Confusion about wildcard arguments in types

According to the documentation, C[_] is a shorthand for [X] =>> C[X] from Scala 3.2 onwards.

However, they don’t seem to behave identically:

trait B[T]

def foo[C[_] <: B[_], T]: C[T] = ???

def bar: Unit =
  foo[[X] =>> B[X], Int]
  foo[B[_], Int] // Error: Type argument B[?] does not conform to upper bound [_] =>> B[?]

It looks like B[_] is still interpreted as B[?]. However, that is not supposed to happen from Scala 3.2 onwards:

  1. In Scala 3.0, both _ and ? are legal names for wildcards.
  2. In Scala 3.1, _ is deprecated in favor of ? as a name for a wildcard. A -rewrite option is available to rewrite one to the other.
  3. In Scala 3.2, the meaning of _ changes from wildcard to placeholder for type parameter.

Am I missing something?

If not, is there a way to force proper behavior from the compiler, with some kind of “future” flag? These error messages are very confusing.
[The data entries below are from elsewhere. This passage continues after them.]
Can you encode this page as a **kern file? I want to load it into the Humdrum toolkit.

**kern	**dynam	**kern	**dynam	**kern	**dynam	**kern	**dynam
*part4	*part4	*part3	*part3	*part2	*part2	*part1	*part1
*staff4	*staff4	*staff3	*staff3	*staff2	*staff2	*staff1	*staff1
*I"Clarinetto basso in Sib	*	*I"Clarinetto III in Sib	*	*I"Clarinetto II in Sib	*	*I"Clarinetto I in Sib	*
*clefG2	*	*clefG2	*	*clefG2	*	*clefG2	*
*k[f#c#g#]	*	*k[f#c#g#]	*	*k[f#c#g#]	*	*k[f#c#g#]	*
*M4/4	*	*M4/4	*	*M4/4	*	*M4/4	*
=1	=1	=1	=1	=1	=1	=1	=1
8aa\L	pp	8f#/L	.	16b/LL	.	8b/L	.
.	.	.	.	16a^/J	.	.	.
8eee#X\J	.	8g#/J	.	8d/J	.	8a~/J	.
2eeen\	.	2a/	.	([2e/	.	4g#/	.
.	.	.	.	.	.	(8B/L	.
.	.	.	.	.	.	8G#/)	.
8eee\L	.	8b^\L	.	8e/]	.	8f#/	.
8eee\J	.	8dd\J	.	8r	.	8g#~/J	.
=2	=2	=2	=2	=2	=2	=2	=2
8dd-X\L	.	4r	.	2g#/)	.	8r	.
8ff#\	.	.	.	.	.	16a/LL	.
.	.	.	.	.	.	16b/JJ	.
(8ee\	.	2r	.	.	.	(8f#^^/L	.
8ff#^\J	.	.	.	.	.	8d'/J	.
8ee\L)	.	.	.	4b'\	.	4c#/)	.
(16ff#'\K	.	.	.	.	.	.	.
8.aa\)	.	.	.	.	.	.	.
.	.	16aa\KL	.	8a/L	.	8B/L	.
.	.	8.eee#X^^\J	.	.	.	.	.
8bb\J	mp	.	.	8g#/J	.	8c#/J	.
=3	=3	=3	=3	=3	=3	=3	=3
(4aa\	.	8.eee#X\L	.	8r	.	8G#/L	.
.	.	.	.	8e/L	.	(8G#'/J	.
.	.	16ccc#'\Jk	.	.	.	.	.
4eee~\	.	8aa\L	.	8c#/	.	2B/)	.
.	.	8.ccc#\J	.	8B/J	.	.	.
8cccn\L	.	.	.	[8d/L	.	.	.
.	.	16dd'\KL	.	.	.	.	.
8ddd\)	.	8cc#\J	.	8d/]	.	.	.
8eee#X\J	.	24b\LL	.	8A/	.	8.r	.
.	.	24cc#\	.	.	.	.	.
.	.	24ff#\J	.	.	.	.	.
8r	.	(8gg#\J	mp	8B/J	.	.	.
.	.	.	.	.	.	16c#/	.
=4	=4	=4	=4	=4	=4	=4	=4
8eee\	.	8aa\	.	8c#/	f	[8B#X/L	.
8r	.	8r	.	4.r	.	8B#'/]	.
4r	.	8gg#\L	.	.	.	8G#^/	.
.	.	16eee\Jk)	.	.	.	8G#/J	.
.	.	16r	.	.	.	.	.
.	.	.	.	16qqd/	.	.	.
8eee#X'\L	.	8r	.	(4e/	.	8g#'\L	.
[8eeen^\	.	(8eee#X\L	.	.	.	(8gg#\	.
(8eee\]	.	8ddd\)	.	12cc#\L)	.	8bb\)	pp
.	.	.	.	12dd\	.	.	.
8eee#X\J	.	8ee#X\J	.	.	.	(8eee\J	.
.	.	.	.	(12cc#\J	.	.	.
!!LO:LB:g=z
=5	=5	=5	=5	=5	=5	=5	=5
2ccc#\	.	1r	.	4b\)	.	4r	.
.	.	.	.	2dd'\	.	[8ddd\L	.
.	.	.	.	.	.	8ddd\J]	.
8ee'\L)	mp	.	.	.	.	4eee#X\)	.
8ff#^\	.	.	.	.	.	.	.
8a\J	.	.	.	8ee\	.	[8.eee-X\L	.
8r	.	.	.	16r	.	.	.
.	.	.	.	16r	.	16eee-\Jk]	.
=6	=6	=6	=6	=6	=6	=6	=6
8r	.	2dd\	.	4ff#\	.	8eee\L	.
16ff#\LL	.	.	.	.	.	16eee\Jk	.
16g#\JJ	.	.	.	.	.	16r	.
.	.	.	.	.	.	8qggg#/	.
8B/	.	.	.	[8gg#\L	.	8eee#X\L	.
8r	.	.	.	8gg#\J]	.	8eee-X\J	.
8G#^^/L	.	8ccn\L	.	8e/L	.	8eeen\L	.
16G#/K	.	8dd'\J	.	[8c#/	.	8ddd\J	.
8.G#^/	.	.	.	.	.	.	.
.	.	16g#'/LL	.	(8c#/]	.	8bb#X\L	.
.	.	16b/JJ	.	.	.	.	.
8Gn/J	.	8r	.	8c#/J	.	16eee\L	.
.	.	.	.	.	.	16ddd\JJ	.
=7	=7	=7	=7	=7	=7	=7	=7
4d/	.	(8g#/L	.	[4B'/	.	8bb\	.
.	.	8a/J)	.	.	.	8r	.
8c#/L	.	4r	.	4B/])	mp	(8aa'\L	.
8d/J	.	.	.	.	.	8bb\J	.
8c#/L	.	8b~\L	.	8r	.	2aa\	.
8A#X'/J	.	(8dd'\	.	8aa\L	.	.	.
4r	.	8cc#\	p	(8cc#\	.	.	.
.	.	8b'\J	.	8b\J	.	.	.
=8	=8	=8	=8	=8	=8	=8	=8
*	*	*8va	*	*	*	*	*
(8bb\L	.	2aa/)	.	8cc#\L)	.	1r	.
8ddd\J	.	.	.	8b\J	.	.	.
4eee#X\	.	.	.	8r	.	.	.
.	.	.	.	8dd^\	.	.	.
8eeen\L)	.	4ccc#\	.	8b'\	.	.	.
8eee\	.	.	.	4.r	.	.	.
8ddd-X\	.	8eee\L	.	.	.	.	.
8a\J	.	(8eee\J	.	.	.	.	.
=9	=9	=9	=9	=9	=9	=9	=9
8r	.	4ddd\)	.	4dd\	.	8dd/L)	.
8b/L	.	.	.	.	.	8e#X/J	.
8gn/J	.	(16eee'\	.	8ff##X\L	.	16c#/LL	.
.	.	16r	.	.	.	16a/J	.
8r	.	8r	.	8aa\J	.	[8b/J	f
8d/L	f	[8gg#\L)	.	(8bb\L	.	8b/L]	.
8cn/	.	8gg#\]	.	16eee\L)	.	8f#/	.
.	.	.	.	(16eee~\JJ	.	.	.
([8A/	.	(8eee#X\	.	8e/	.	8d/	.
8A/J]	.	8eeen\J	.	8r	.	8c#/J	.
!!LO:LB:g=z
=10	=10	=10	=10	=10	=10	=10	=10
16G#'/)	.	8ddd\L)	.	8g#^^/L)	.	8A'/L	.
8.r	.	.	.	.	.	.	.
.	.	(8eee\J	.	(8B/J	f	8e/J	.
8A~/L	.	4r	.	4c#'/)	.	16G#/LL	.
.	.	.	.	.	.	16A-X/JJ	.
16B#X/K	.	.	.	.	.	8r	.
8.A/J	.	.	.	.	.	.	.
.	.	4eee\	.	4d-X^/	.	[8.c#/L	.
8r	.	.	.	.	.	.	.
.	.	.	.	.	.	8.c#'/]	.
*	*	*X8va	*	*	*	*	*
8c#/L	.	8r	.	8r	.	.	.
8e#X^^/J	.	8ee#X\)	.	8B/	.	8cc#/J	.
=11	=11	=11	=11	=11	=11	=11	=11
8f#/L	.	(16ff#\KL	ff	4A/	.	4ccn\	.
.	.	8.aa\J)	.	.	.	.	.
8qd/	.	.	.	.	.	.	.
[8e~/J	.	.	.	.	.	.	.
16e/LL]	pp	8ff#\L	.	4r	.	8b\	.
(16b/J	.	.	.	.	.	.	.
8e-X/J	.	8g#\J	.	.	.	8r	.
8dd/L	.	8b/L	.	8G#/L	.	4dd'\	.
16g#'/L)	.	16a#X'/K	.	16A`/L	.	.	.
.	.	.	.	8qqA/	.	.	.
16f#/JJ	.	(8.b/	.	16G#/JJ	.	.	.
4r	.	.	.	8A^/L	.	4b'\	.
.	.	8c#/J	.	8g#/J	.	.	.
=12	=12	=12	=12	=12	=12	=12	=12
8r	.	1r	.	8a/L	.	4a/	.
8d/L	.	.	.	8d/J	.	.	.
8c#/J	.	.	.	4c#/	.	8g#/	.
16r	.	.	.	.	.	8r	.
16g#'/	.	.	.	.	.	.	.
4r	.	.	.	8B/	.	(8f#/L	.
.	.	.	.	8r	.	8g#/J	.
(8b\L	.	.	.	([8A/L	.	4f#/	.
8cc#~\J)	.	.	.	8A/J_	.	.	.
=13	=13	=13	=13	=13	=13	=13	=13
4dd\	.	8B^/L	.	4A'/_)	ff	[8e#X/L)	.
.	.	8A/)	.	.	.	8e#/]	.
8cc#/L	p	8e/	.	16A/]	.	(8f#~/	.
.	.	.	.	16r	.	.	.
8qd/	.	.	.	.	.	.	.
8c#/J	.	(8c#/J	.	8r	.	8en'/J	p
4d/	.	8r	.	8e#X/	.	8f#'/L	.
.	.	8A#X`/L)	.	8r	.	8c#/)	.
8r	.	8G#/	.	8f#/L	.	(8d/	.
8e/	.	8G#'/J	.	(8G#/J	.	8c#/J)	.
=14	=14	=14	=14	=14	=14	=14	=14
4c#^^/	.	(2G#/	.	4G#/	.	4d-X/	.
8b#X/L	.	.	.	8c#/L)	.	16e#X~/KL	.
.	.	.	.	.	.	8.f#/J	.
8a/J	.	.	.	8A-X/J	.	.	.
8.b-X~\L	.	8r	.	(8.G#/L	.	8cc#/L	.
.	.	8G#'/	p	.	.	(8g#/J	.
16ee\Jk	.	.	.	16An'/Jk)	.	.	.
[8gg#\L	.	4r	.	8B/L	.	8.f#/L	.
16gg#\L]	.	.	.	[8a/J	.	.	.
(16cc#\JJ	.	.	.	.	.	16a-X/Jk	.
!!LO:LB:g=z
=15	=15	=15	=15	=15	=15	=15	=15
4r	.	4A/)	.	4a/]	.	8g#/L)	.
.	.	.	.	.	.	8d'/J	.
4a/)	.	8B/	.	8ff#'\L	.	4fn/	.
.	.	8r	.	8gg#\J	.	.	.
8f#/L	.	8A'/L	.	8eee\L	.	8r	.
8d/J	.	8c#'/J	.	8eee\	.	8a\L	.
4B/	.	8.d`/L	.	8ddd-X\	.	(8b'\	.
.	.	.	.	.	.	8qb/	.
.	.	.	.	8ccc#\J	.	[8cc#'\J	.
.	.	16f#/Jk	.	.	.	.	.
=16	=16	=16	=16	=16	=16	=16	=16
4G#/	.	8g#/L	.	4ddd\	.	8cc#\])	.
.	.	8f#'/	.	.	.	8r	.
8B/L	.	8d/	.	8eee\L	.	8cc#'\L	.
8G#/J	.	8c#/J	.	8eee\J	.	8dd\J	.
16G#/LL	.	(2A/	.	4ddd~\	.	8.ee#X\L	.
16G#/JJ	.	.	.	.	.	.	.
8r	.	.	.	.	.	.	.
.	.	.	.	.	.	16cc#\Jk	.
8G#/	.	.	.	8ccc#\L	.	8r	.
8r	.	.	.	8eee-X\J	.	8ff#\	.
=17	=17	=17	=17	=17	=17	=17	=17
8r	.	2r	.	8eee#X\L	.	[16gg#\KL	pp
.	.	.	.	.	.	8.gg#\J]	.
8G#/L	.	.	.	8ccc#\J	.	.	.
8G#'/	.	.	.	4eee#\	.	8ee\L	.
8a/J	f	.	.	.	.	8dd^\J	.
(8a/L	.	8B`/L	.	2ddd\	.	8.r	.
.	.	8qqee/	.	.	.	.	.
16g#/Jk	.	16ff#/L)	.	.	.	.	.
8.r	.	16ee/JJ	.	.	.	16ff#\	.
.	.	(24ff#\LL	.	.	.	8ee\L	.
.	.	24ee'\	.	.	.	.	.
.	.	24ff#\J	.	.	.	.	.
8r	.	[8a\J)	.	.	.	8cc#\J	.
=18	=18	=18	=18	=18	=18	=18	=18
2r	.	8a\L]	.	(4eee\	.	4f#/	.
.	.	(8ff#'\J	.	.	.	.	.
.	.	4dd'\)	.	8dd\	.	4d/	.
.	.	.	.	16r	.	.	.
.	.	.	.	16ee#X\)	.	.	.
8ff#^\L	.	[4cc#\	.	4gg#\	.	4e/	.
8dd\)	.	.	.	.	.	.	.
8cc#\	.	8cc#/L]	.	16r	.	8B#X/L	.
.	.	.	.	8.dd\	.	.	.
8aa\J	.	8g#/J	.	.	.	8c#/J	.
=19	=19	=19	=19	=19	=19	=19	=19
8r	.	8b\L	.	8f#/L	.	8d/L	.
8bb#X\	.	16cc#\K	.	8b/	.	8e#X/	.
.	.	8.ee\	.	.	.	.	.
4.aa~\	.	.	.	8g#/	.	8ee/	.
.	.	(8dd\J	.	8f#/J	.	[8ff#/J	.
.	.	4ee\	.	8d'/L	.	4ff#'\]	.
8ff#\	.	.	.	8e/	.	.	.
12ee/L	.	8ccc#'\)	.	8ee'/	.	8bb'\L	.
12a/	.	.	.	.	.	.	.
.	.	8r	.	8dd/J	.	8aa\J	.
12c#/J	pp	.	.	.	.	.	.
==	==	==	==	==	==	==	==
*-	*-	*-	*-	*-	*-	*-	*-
More compiler behavior that seems at odds with the documentation about type lambdas:

trait A
trait B[T] extends A
type F = [T] =>> A

// Shouldn't these all mean the same thing?
summon[B <:< F] // Kind error
summon[B[_] <:< F[_]]
summon[B[_] <:< ([T] =>> F[T])] // Kind error

// Should these not all mean the same thing?
class C[D <: F] // Error: type F takes parameters
class G[D[_] <: F[_]]
class E[D[_] <: ([T] =>> F[T])]

// These all compile, at least, so they hopefully mean the same thing.
C[B]
C[B[_]]
C[[T] =>> B[T]]

See also this discussion.

I submitted a bug report, as well as a PR to improve the documentation.